### Your task
Extract each line from the listing below that contains the string "text".

### Entries supplied
━━━━━━━━━━━━━━━━━━━━
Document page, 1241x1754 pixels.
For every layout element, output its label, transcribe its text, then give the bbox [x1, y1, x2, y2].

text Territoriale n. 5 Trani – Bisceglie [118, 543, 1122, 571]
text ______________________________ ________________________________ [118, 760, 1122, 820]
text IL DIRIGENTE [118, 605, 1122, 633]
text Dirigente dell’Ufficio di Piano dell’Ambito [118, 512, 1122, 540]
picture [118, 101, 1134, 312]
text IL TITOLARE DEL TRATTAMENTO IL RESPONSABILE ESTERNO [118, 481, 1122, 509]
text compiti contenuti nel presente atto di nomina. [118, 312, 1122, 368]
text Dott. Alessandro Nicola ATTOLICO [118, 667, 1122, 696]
━━━━━━━━━━━━━━━━━━━━
### Written reply
For every layout element, output its label, transcribe its text, then give the bbox [x1, y1, x2, y2].
text Territoriale n. 5 Trani – Bisceglie [118, 543, 1122, 571]
text ______________________________ ________________________________ [118, 760, 1122, 820]
text IL DIRIGENTE [118, 605, 1122, 633]
text Dirigente dell’Ufficio di Piano dell’Ambito [118, 512, 1122, 540]
text IL TITOLARE DEL TRATTAMENTO IL RESPONSABILE ESTERNO [118, 481, 1122, 509]
text compiti contenuti nel presente atto di nomina. [118, 312, 1122, 368]
text Dott. Alessandro Nicola ATTOLICO [118, 667, 1122, 696]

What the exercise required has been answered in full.